Categories: Review: Software
Author: Cliff McKnight
Publisher: Broderbund
Machine: Apple II

 
Published in Apple User Volume 4 Number 7

Lode Runner

One of the other micro magazines recently carried a listing for a game which its author called "Monsters". He said it was a version of "an arcade game written by Acornsoft and others". However, Apple users would have recognised it as Apple Panic, the Broderbund classic.

It says a lot about British software writers that so many Apple Panic clones have been produced - complete with all the failings of the original... no pause facility, no user-defining of keys.

Broderbund, on the other hand, has refined the Apple Panic concept into an even more addictive version, Lode Runner. It's not just a "Mark II" version, it's a completely new game.

Lode Runner

The basic idea of ladders, digging and escaping from aliens (in this case Bungeling guards) is there, but in a much-improved form. Gone are the few different ladder arrangements. Lode Runner has 150 different screens!

Even digging is a bit different, since you now have a laser drill pistol. It's still a way of trapping your pursuers, but you don't have to bash them once they're in the hole. If they get bricked up as the hole fills in they regenerate at the top of the screen, so digging is mainly to slow them down.
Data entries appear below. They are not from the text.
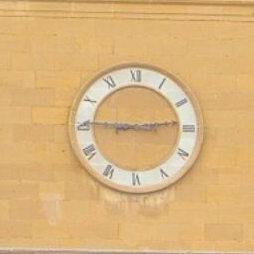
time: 9:13
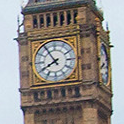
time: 7:54
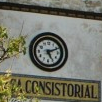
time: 5:10
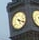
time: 5:18
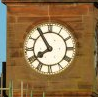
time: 7:54
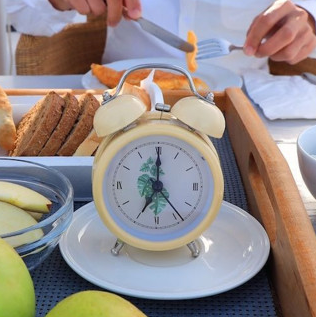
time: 7:00
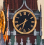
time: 7:32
On each level you have a certain amount of gold to collect. Of course, the guards are there to stop you, and one way they do this is to carry the gold themselves. They drop it, though, if they fall into a hole. Also some of the gold requires extensive excavation to reach it. Undiggable sections of the floor and hidden trapdoors add to your problems, too.

Lode Runner

Ladders are occasionally supplemented with hand-over-hand bars that you can swing across. In fact, on some screens there is no diggable floor space, only ladders and bars.

The animation is superbly smooth, with each person having running, swinging, climbing and falling postures. Control by keyboard is a bit difficult though, and a joystick is needed for serious playing. The reason I have up Apple Panic was that I scored over 130,000. It took me over an hour to do it, and so a quick game became out of the question if I took notice of the score.
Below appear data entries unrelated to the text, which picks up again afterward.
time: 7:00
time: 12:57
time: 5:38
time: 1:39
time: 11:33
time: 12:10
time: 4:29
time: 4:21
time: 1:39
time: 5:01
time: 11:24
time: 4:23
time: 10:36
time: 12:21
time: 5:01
With Lode Runner my current record is 30 consecutive frames, which also took me over an hour. However, it is possible to start on any level, which makes it much more flexible. All you sacrifice is a chance to get in the Hall of Fame since you must start at level 1 to do so.

Lode Runner

Did I say "flexible"? As if 150 levels weren't enough, Lode Runner also contains an edit facility which allows you to create 150 levels of your own design. In fact, the number you can create is limitless, but you can only fit 150 on a single disc.

Once you've used the editor to initialise a disc, you're ready to design your own screen. Building one is incredibly easy, with the usual I-J-K-M keys to move around the screen and the 10 digit keys to deposit the various bits and pieces. Working for Apple User, I'm not used to editors that are so user-friendly!

When you're happy with your work of art, you can save it to the disc and then play it. If you have only created one screen then success will lead to its reappearance as level 2. However, it gets progressively faster each time you complete it.

While building a screen is easy, playing your own screens shows you how much design work has gone into the 150 that are provided.

Although Broderbund can always be relied upon to produce reasonable games, they occasionally create a masterpiece. To the list of Apple Panic, Arcade Machine and Choplifter I would *certainly* add Lode Runner.